Dataset records:

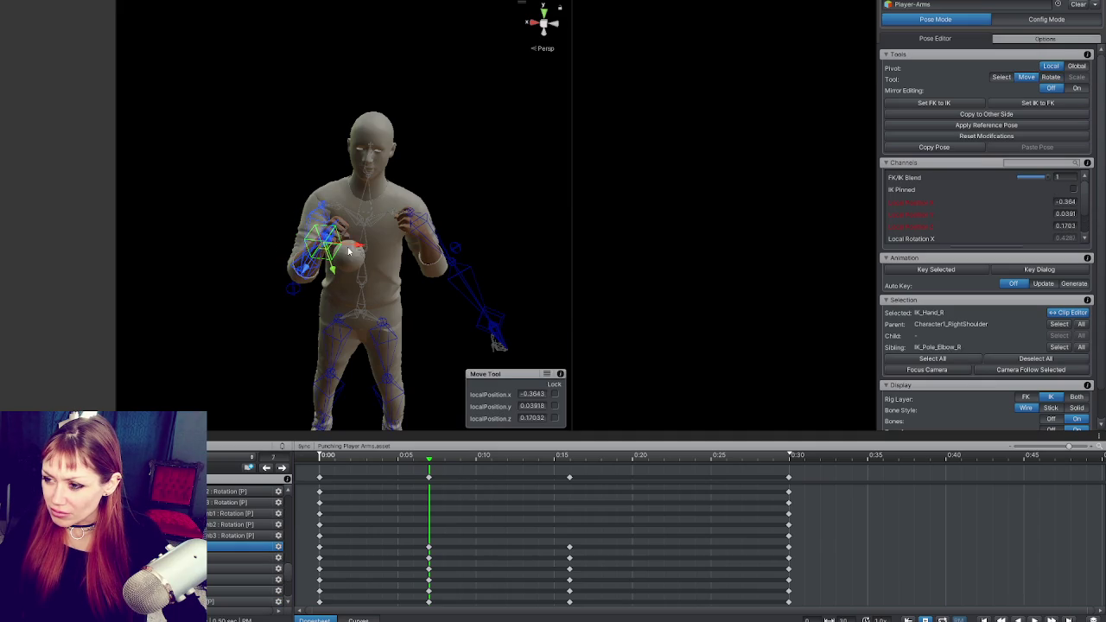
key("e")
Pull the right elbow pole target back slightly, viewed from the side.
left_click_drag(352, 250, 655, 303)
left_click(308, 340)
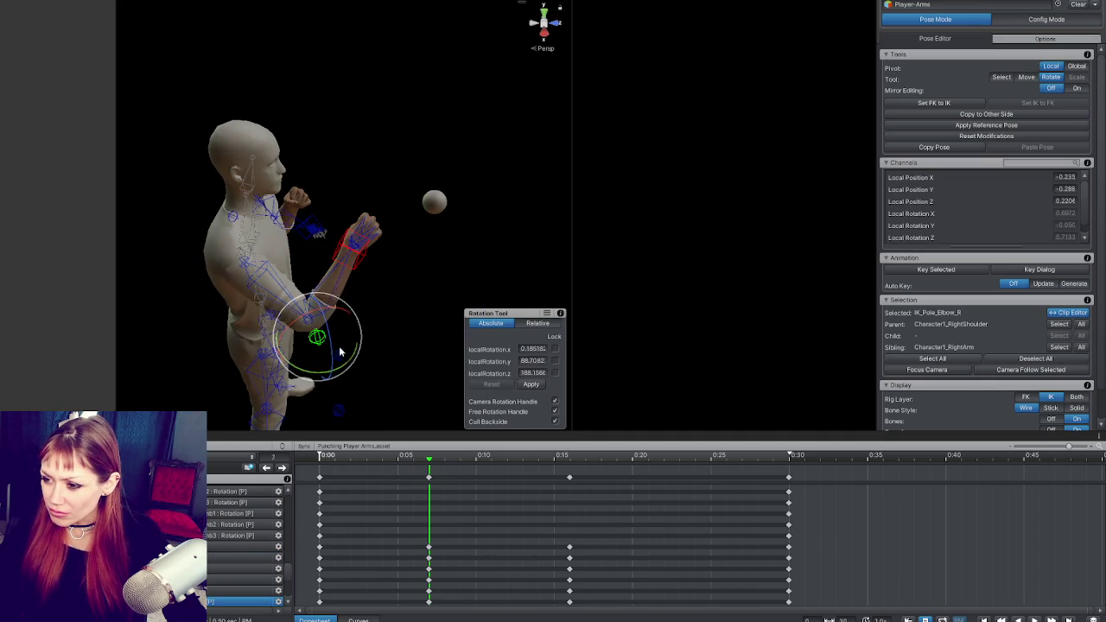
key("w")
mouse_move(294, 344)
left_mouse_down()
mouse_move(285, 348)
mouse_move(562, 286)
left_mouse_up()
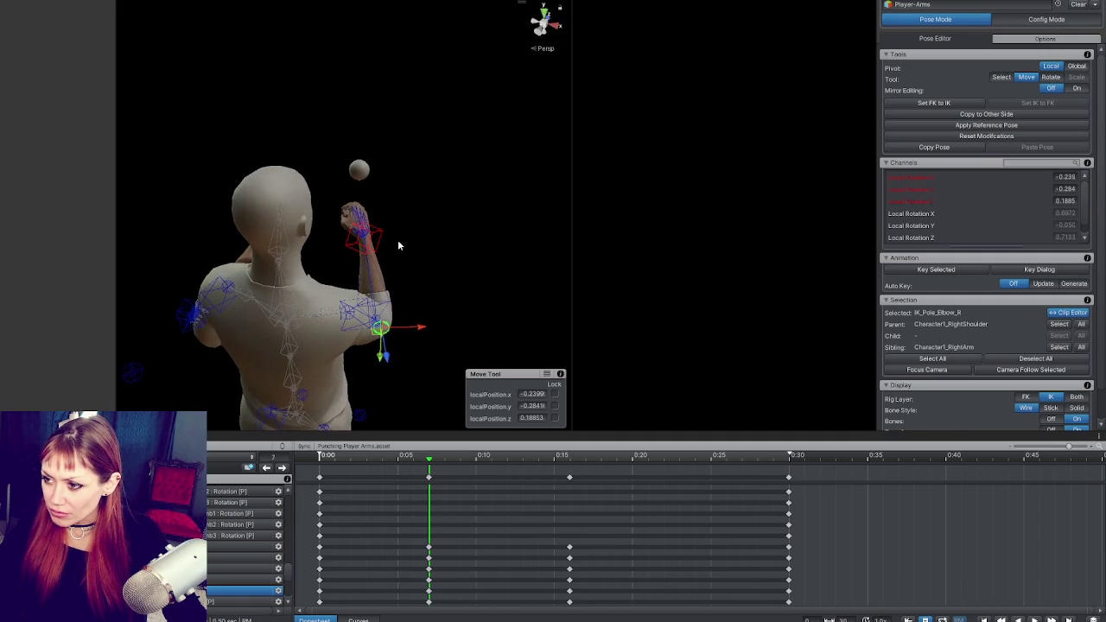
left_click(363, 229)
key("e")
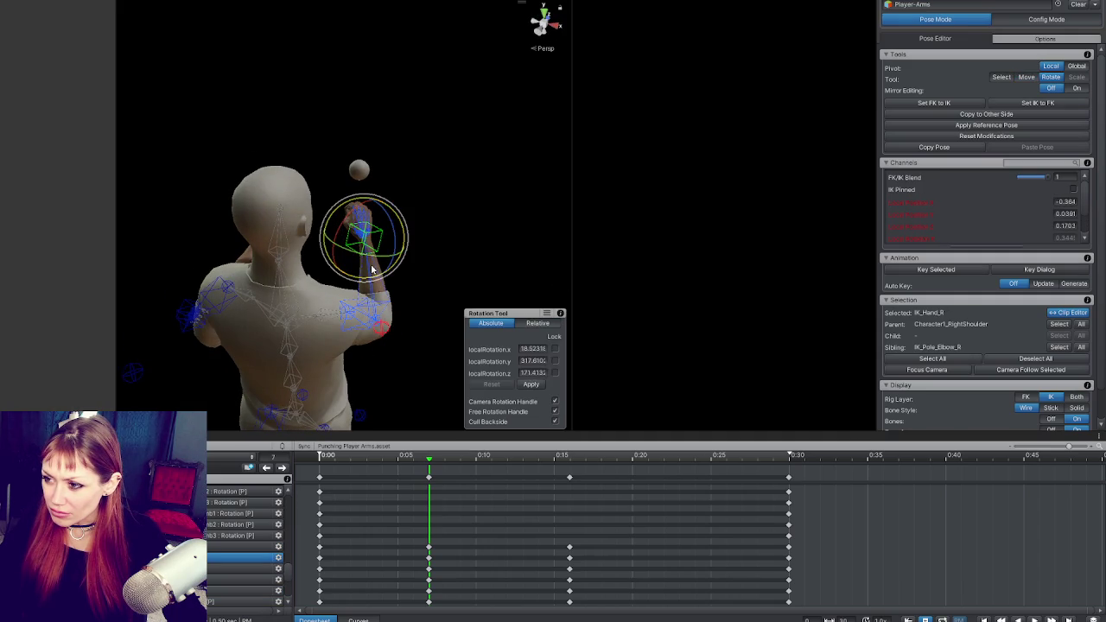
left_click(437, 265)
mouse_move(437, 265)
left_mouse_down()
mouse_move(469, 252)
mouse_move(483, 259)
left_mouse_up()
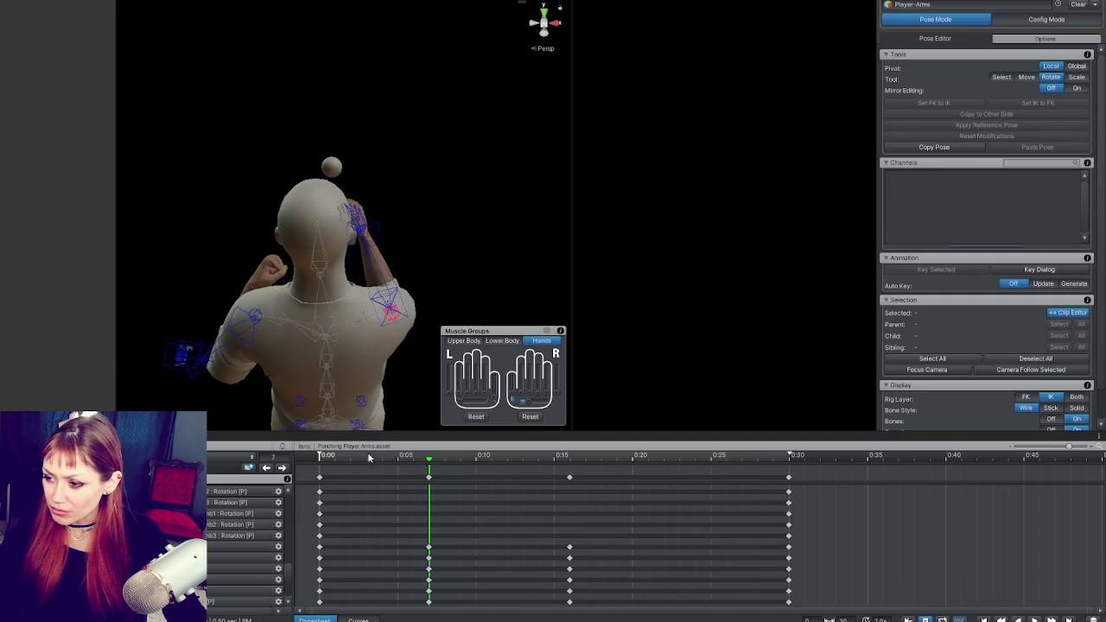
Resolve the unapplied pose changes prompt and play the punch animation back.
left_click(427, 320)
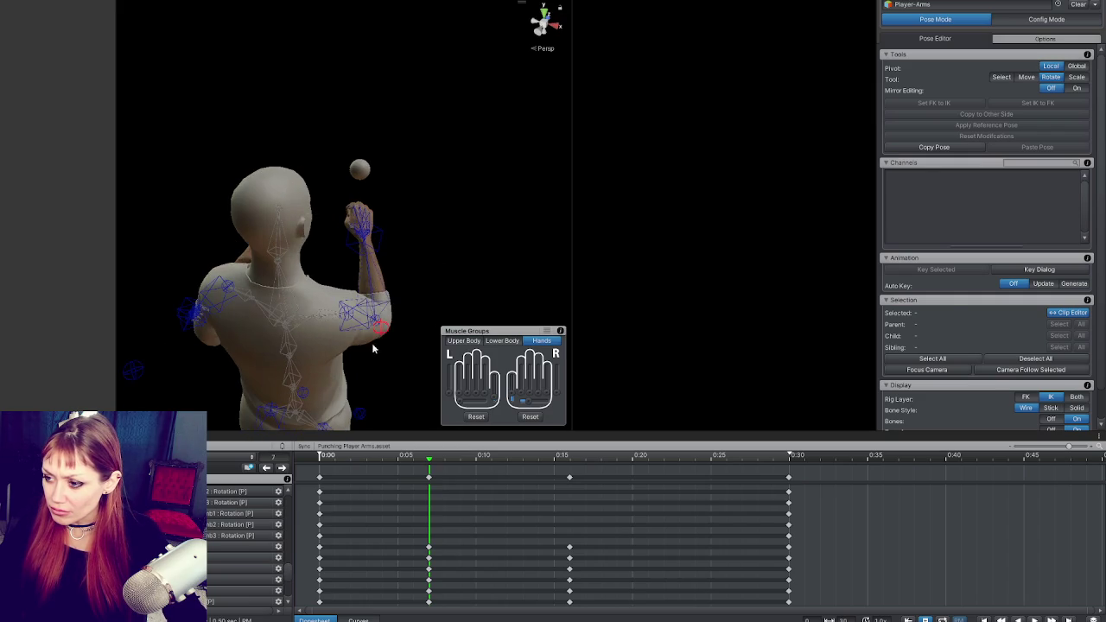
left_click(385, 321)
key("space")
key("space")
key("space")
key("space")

What you need to do: The response consists of the data above printed line for line, with no pictures.

Completed exercise:
key("e")
Pull the right elbow pole target back slightly, viewed from the side.
left_click_drag(352, 250, 655, 303)
left_click(308, 340)
key("w")
mouse_move(294, 344)
left_mouse_down()
mouse_move(285, 348)
mouse_move(562, 286)
left_mouse_up()
left_click(363, 229)
key("e")
left_click(437, 265)
mouse_move(437, 265)
left_mouse_down()
mouse_move(469, 252)
mouse_move(483, 259)
left_mouse_up()
Resolve the unapplied pose changes prompt and play the punch animation back.
left_click(427, 320)
left_click(385, 321)
key("space")
key("space")
key("space")
key("space")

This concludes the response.